Both queries bigdata or big data do not match.

GET test/_search
{
  "query": {
    "match": {
      "meta.raw.resourceName": "bigdata"
    }
  }
}
GET test/_search
{
  "query": {
    "match": {
      "meta.raw.resourceName": "big data"
    }
  }
}

This one matches bigdata.pptx:

GET test/_search
{
  "query": {
    "match": {
      "meta.raw.resourceName": "bigdata.pptx"
    }
  }
}

So it's different than what you are describing.

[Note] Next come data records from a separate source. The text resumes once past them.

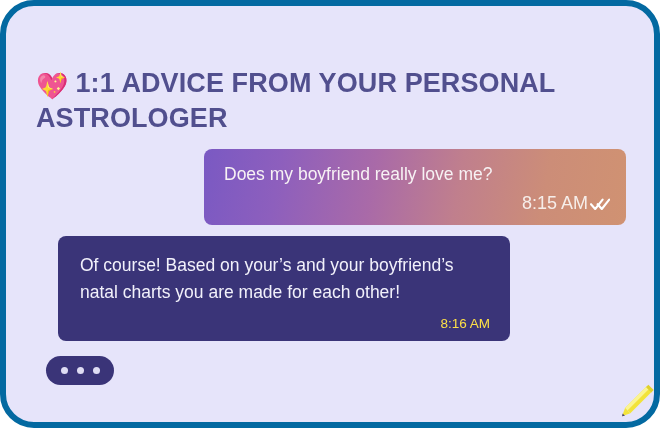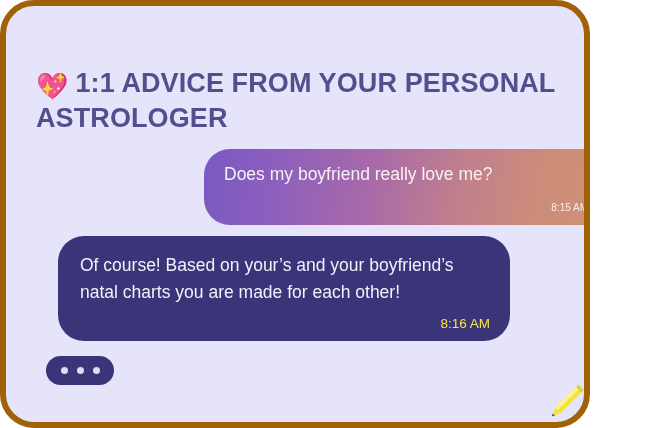--- a/index.html
+++ b/index.html
@@ -13,25 +13,25 @@
     height: 428px;
     overflow: hidden;
     font-family: "Liberation Sans", sans-serif;
   }
 
   
   #card {
     position: absolute;
     left: 0;
     top: 0;
-    width: 590px;
+    width: 660px;
     height: 428px;
     box-sizing: border-box;
     background: #e6e4fa;
-    border: 6px solid #a16207;
+    border: 6px solid #0369a1;
     border-radius: 34px;
     overflow: hidden;
   }
 
   
   #heading {
     position: absolute;
     left: 30px;
     top: 42px;
     width: 575px;
@@ -58,21 +58,21 @@
     position: absolute;
     left: 0;
     top: 130px;
     width: 648px;
     height: 286px;
   }
 
   .bubble {
     position: absolute;
     box-sizing: border-box;
-    border-radius: 26px;
+    border-radius: 8px;
     color: #ffffff;
   }
 
   
   #bubble-sent {
     left: 198px;
     top: 13px;
     width: 422px;
     height: 76px;
     background: linear-gradient(100deg,
@@ -91,21 +91,21 @@
   }
   #bubble-sent .meta {
     position: absolute;
     right: 16px;
     bottom: 11px;
     display: flex;
     align-items: center;
     gap: 2px;
   }
   #bubble-sent .meta .time {
-    font-size: 10px;
+    font-size: 18px;
     color: #f6eeea;
   }
 
   .check-icon {
     display: inline-block;
     width: 20px;
     height: 14px;
     position: relative;
     top: 1px;
   }

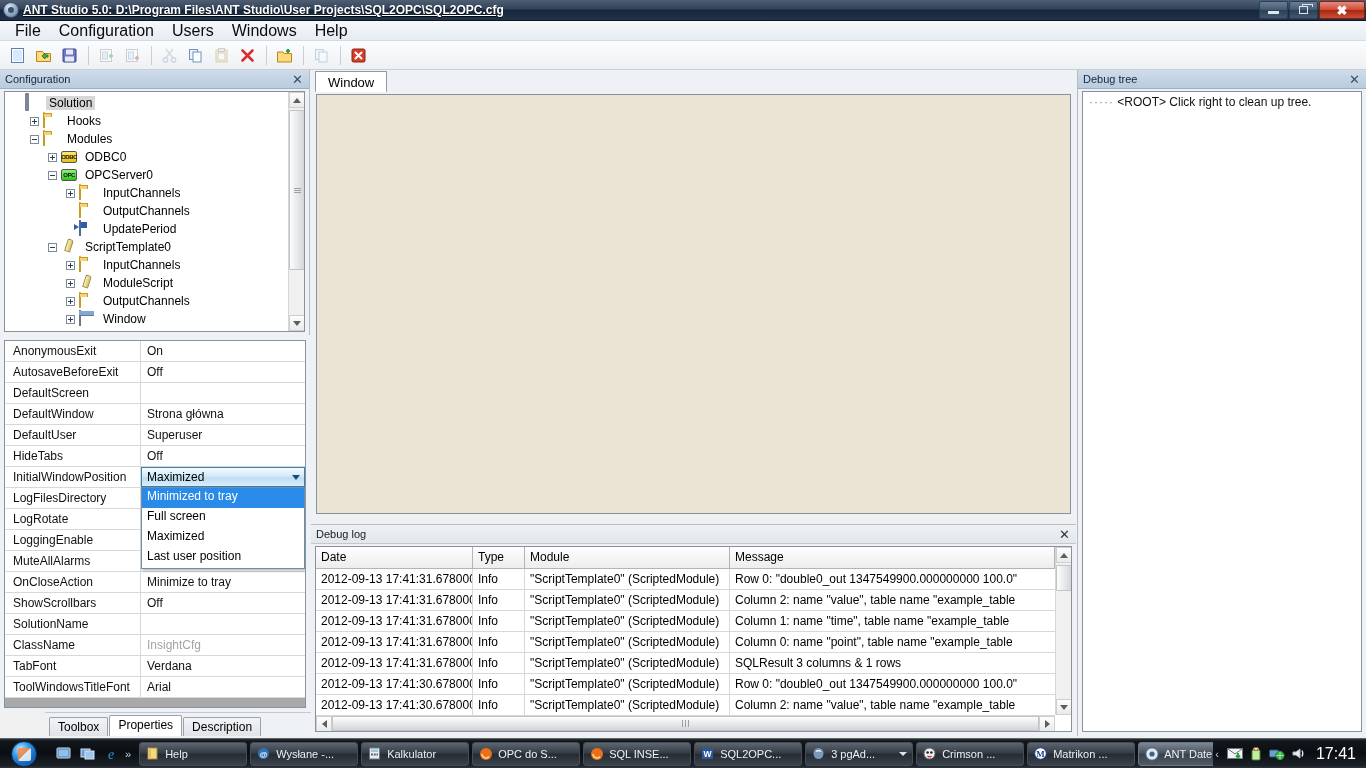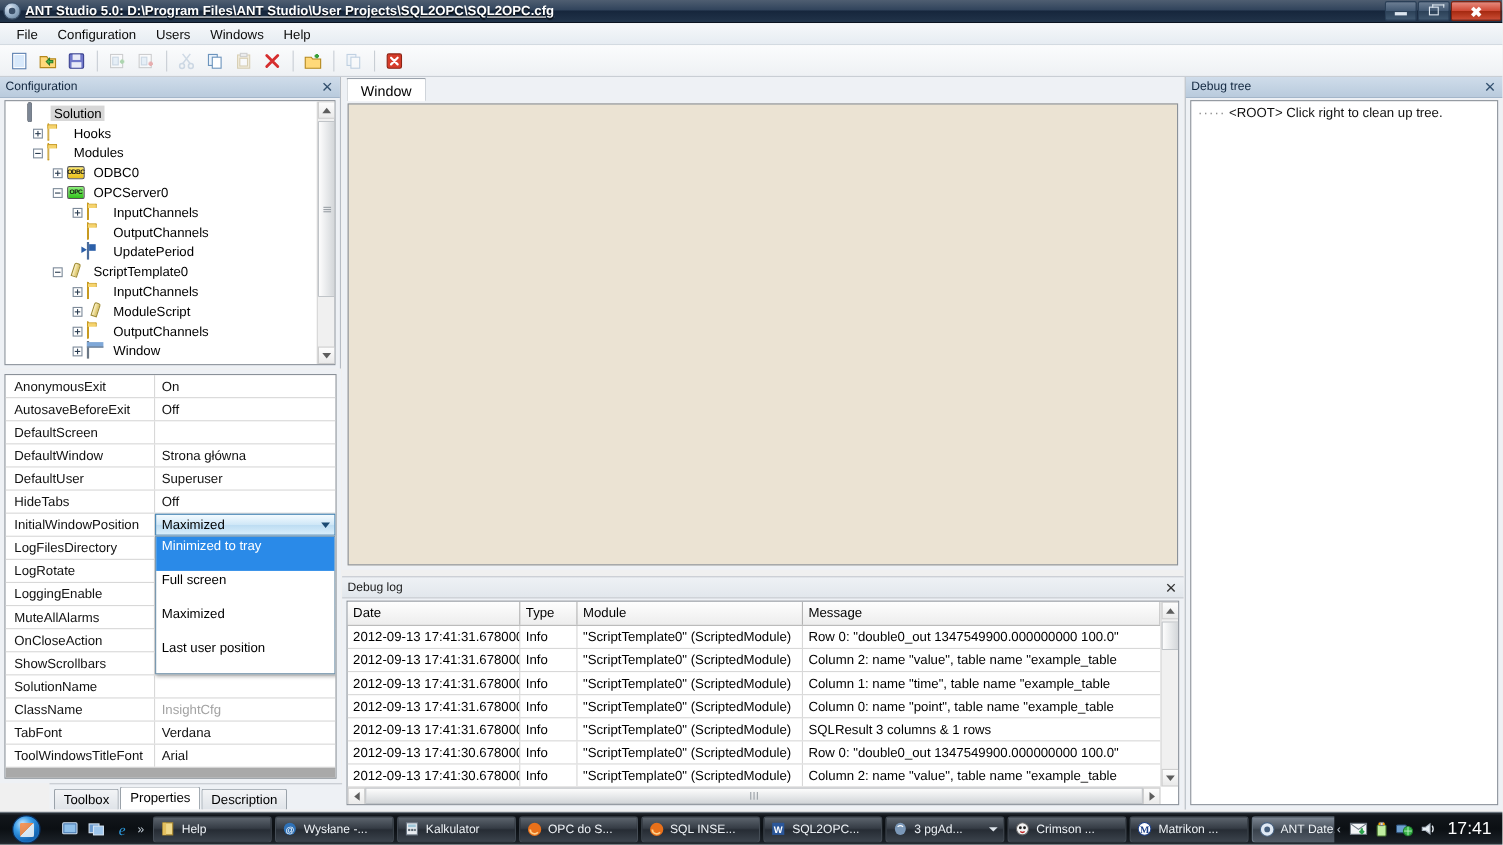--- a/index.html
+++ b/index.html
@@ -54,21 +54,21 @@
                     border:1px solid #dde6ef; border-bottom:none; }
   .wb-x { font-size: 13px; font-weight: bold; color: #fff; line-height: 1; }
 
   
   .menubar {
     position: absolute; left: 0; top: 21px; width: 1366px; height: 20px;
     background: linear-gradient(to bottom, #f6f8fa, #e6ecf2);
     border-bottom: 1px solid #d3dae1;
     display: flex; align-items: center; padding-left: 6px;
   }
-  .menu-item { padding: 2px 9px; font-size: 12px; color: #0b0b0b; cursor: default; }
+  .menu-item { padding: 2px 9px; font-size: 16px; color: #0b0b0b; cursor: default; }
 
   
   .toolbar {
     position: absolute; left: 0; top: 41px; width: 1366px; height: 29px;
     background: linear-gradient(to bottom, #fbfcfd, #eef1f4);
     border-bottom: 1px solid #c9ced4;
     display: flex; align-items: center; padding-left: 5px;
   }
   .tb-btn {
     width: 24px; height: 23px; margin-right: 2px;
@@ -209,21 +209,21 @@
   }
   .combo-arrow {
     position: absolute; right: 4px; top: 7px;
     width:0;height:0;border-left:4px solid transparent;border-right:4px solid transparent;border-top:5px solid #1b4a73;
   }
   .combo-list {
     position: absolute; left: 0; top: 20px; right: 0;
     background: #fff; border: 1px solid #6d8fa8; z-index: 40;
     box-shadow: 1px 2px 3px rgba(0,0,0,.25);
   }
-  .combo-opt { height: 31px; padding: 0 0 0 5px; font-size: 12px; line-height: 16px; color: #000; }
+  .combo-opt { height: 20px; padding: 0 0 0 5px; font-size: 12px; line-height: 16px; color: #000; }
   .combo-opt.sel { background: #2a8ae8; color: #fff; }
 
   
   .bottom-tabs {
     position: absolute; left: 0; top: 712px; width: 310px; height: 24px;
     background: #eef1f5; display: flex; align-items: flex-end; padding-left: 4px;
     border-top: 1px solid #c3c8ce;
     margin-left: 45px;
   }
   .btab {

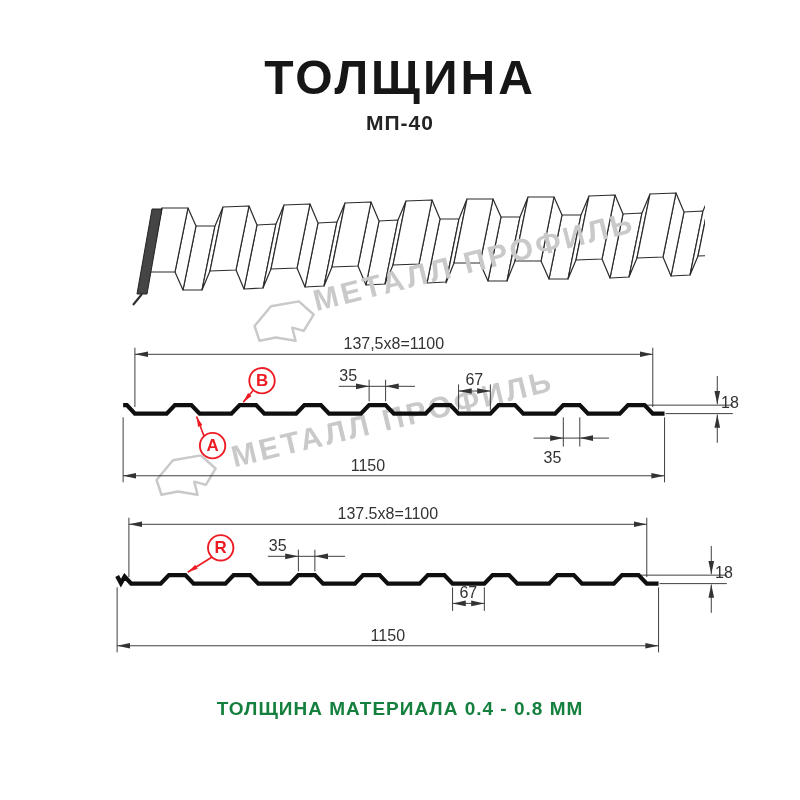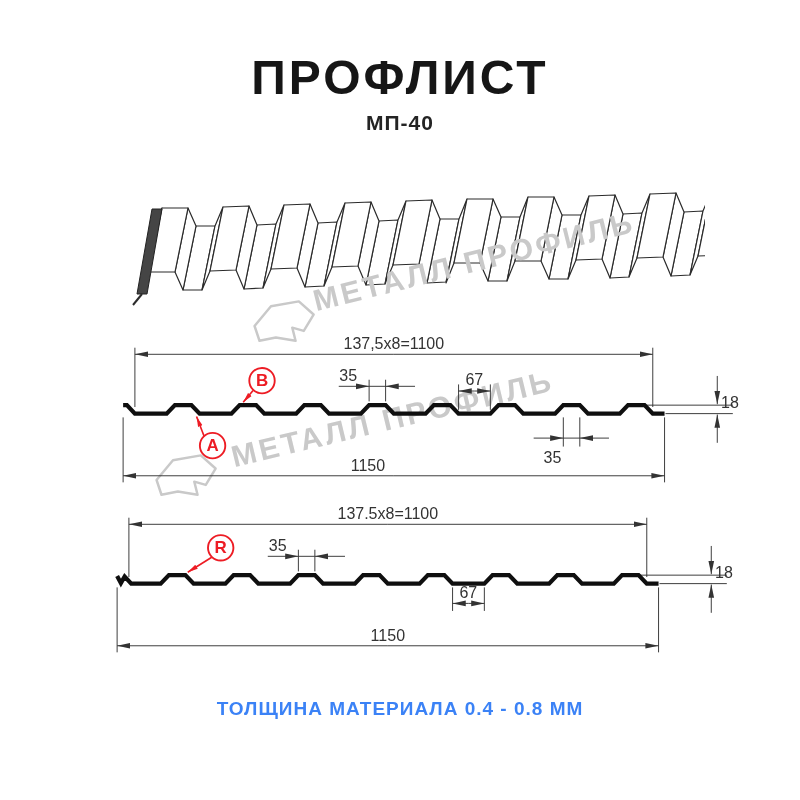--- a/index.html
+++ b/index.html
@@ -4,33 +4,33 @@
 <style>
   html,body{margin:0;padding:0;background:#ffffff;}
   body{width:800px;height:800px;position:relative;overflow:hidden;
        font-family:"Liberation Sans",sans-serif;}
   .abs{position:absolute;}
   .title{top:50px;left:0;width:800px;text-align:center;
          font-size:48px;font-weight:700;letter-spacing:3px;color:#161616;}
   .subtitle{top:111px;left:0;width:800px;text-align:center;
             font-size:21px;font-weight:700;letter-spacing:1px;color:#242424;}
   .footer{top:698px;left:0;width:800px;text-align:center;
-          font-size:19px;font-weight:700;letter-spacing:1px;color:#3b82f6;}
+          font-size:19px;font-weight:700;letter-spacing:1px;color:#15803d;}
   .wm-text{font-size:30px;font-weight:700;letter-spacing:3px;color:#c9c9c9;
            white-space:nowrap;transform-origin:0 100%;line-height:34px;height:34px;}
   .wm1t{left:318px;top:284px;transform:rotate(-14deg);}
   .wm2t{left:236px;top:440px;transform:rotate(-13.5deg);}
   svg text{font-family:"Liberation Sans",sans-serif;}
   .dimtxt{fill:#333;font-size:34px;}
   .redtxt{fill:#ed1c24;font-size:36px;font-weight:700;}
 </style>
 </head>
 <body>
 
-<div class="abs title">ПРОФЛИСТ</div>
+<div class="abs title">ТОЛЩИНА</div>
 <div class="abs subtitle">МП-40</div>
 
 <svg class="abs" style="left:95px;top:183px;" width="610" height="130" viewBox="0 0 610 130">
   <g fill="#ffffff" stroke="#2b2b2b" stroke-width="1.2" stroke-linejoin="round">
 
     <polygon points="88,107 107,107 120,43 101,43"></polygon>
     <polygon points="149,106 168,105 181,41 162,42"></polygon>
     <polygon points="210,104 229,103 242,39 223,40"></polygon>
     <polygon points="271,102 290,101 303,37 284,38"></polygon>
     <polygon points="332,100 351,99 364,36 345,36"></polygon>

Anyway, the reason only bigdata.pptx is matching is because of the analyzer used in that case. The standard analyzer works like this:

POST /_analyze
{
  "analyzer": "standard", 
  "text": ["BigData.pptx"]
}

Gives:

{
  "tokens" : [
    {
      "token" : "bigdata.pptx",
      "start_offset" : 0,
      "end_offset" : 12,
      "type" : "<ALPHANUM>",
      "position" : 0
    }
  ]
}

If you want to be able to search for bigdata, then the analyzer needs to produce that token.

For example:

POST /_analyze
{
  "analyzer": "simple", 
  "text": ["BigData.pptx"]
}

gives:

{
  "tokens" : [
    {
      "token" : "bigdata",
      "start_offset" : 0,
      "end_offset" : 7,
      "type" : "word",
      "position" : 0
    },
    {
      "token" : "pptx",
      "start_offset" : 8,
      "end_offset" : 12,
      "type" : "word",
      "position" : 1
    }
  ]
}

So if you run:

DELETE test
PUT test
{
  "mappings": {
    "properties": {
      "meta": {
        "properties": {
          "raw": {
            "properties": {
              "resourceName": {
                "type": "text",
                "analyzer": "simple"
              }
            }
          }
        }
      }
    }
  }
}
PUT test/_doc/1
{
  "meta": {
    "raw": {
      "resourceName": "BigData.pptx"
    }
  }
}
GET test/_search
{
  "query": {
    "match": {
      "meta.raw.resourceName": "bigdata"
    }
  }
}

This is now matching.

thanks this worked
but if i want FSCrawler to index info in a simpler way like the _source will just get something like:

"_source" : {
          "lang" : "en",
          "url" : "http://.........",
          "title" : "Data mining...........",
          "meta" : "Article about........................."
        }

this way it will be easier for me to execute the search i think rather then dividing the meta to many fields just return it as it is in one field, can you help me with that. i think it can be done in mapping but i couldn't really understand how mapping works.

It does that OOTB. That's why I said you normally don't need raw metadata.

But if that does not fit to your use case you can always add an ingest pipeline that transforms the data generated by FSCrawler to something else.

1 Like

This topic was automatically closed 28 days after the last reply. New replies are no longer allowed.